▶ Source material:
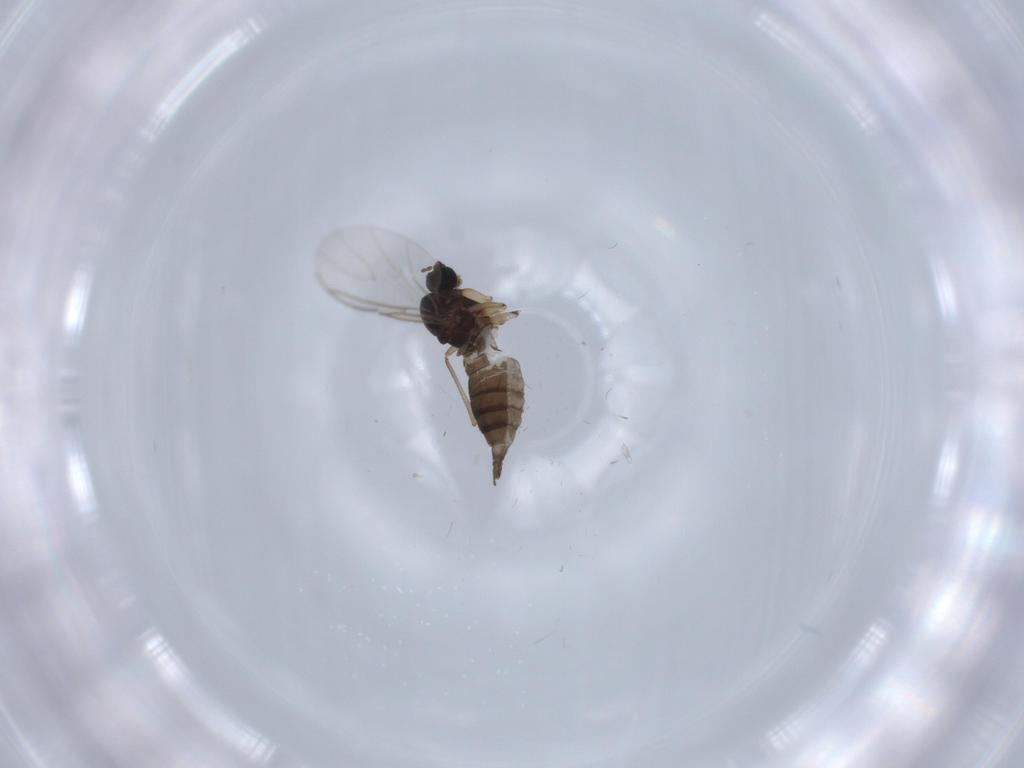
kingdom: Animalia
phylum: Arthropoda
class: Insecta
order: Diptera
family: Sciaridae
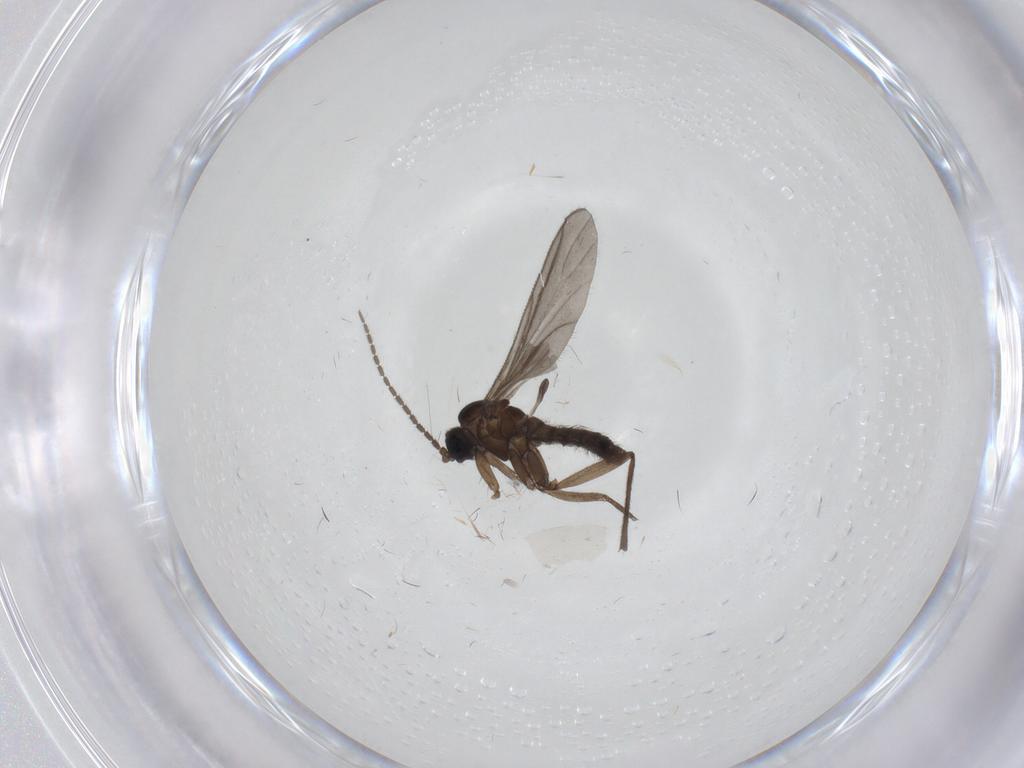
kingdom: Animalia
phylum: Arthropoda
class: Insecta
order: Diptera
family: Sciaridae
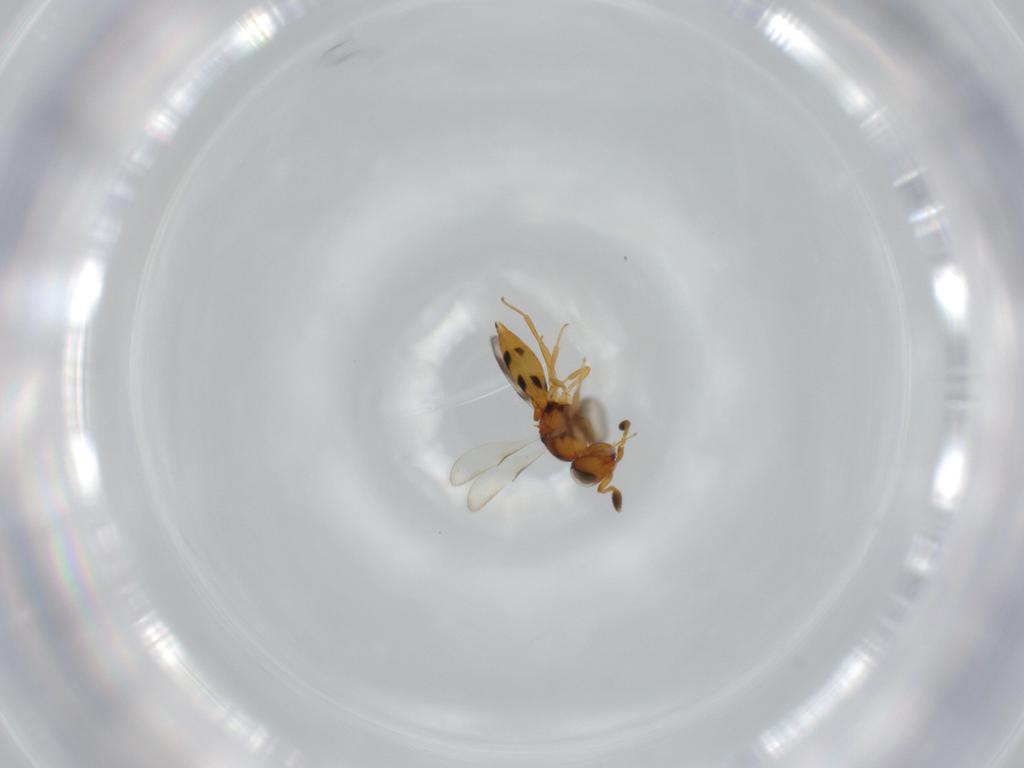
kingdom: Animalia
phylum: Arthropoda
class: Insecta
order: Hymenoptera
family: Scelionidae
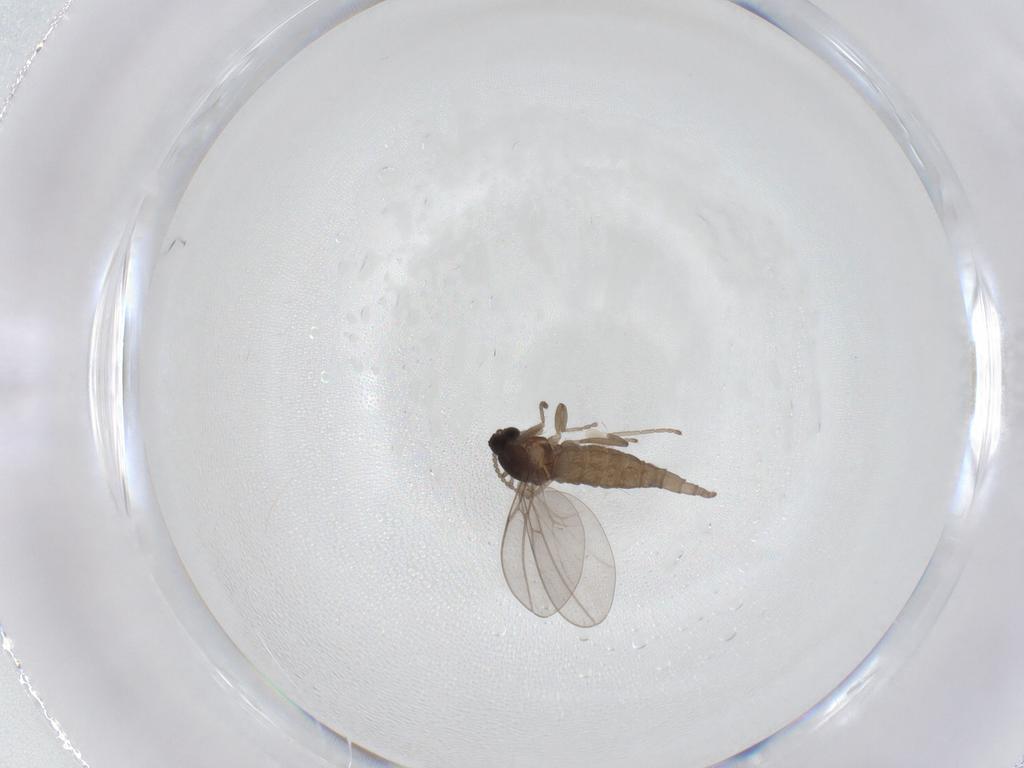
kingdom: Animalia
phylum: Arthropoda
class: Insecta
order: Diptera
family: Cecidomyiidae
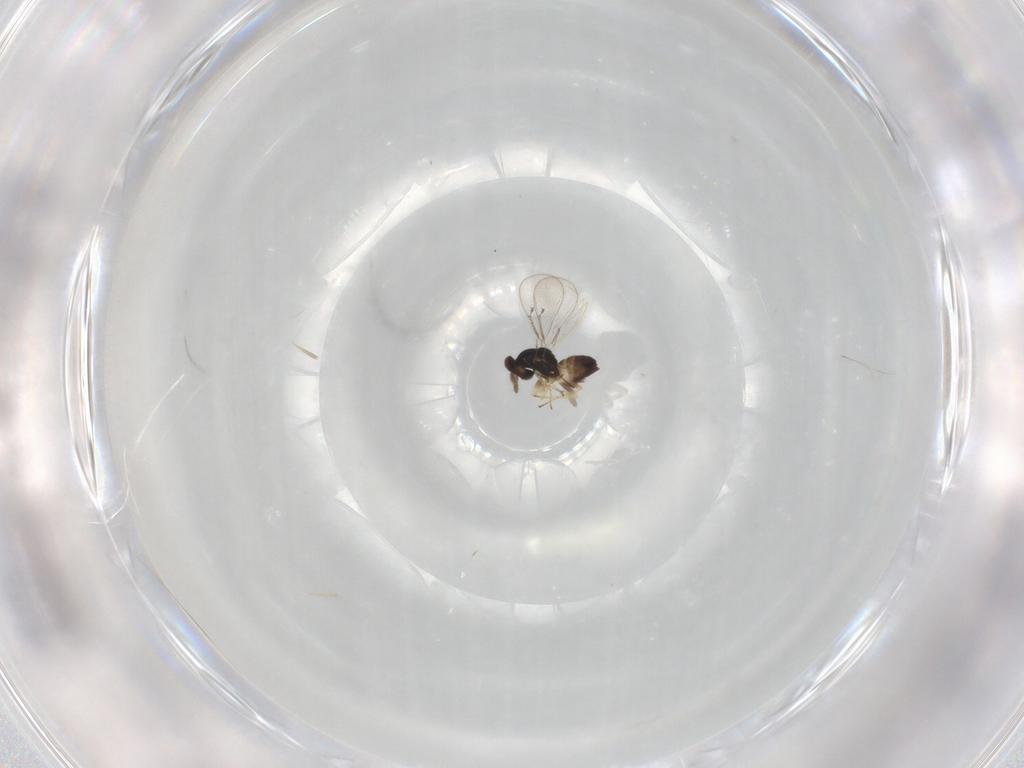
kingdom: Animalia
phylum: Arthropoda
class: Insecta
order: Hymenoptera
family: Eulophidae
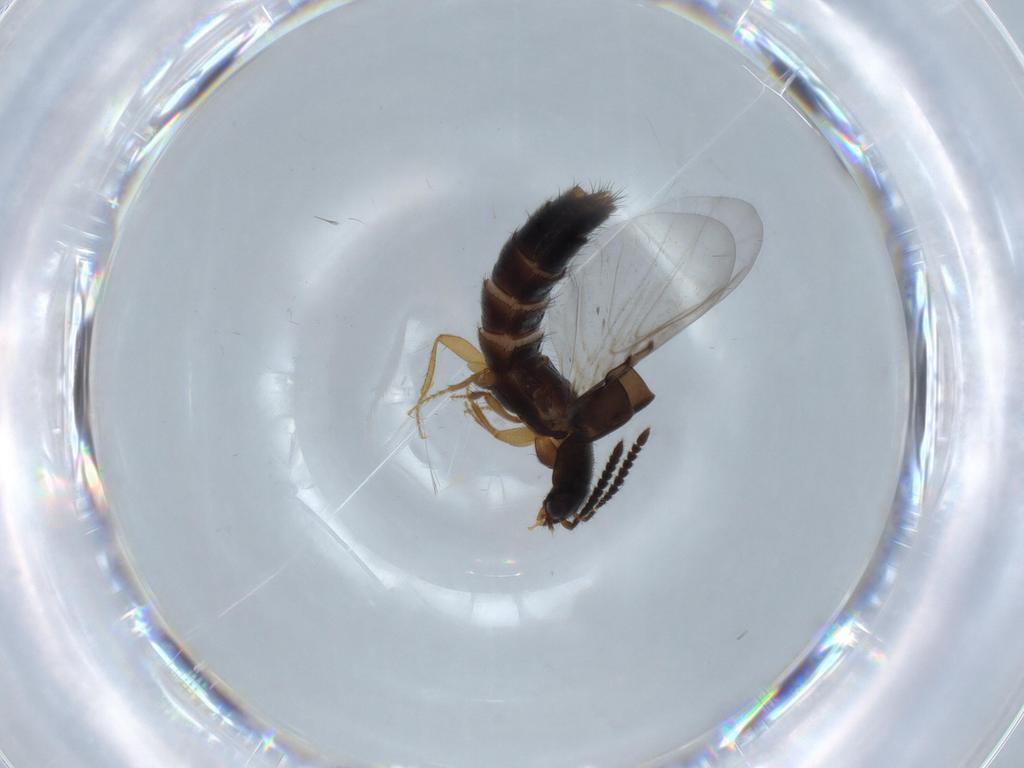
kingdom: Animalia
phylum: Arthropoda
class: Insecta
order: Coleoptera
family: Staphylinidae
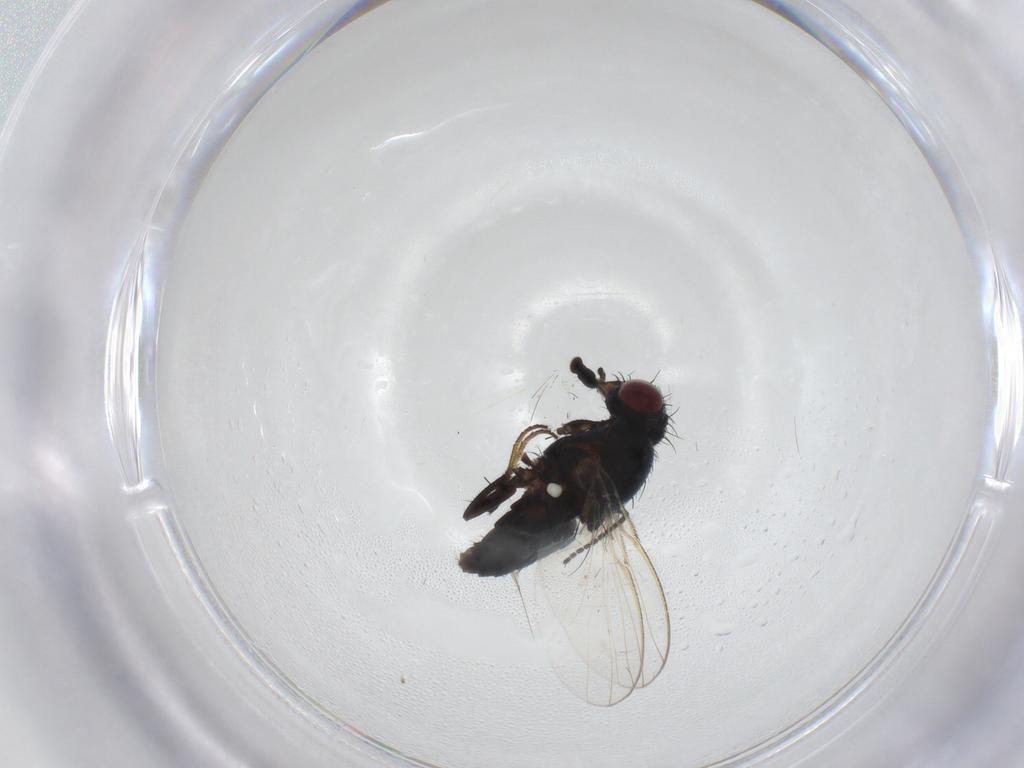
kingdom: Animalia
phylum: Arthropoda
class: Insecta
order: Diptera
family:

▶ What is being asked: Rename "phylum" to "division" throughout these lines and write them out again with nothing else changed. Leave the pictures out.

▶ Solved exercise:
kingdom: Animalia
division: Arthropoda
class: Insecta
order: Diptera
family: Sciaridae
kingdom: Animalia
division: Arthropoda
class: Insecta
order: Diptera
family: Sciaridae
kingdom: Animalia
division: Arthropoda
class: Insecta
order: Hymenoptera
family: Scelionidae
kingdom: Animalia
division: Arthropoda
class: Insecta
order: Diptera
family: Cecidomyiidae
kingdom: Animalia
division: Arthropoda
class: Insecta
order: Hymenoptera
family: Eulophidae
kingdom: Animalia
division: Arthropoda
class: Insecta
order: Coleoptera
family: Staphylinidae
kingdom: Animalia
division: Arthropoda
class: Insecta
order: Diptera
family:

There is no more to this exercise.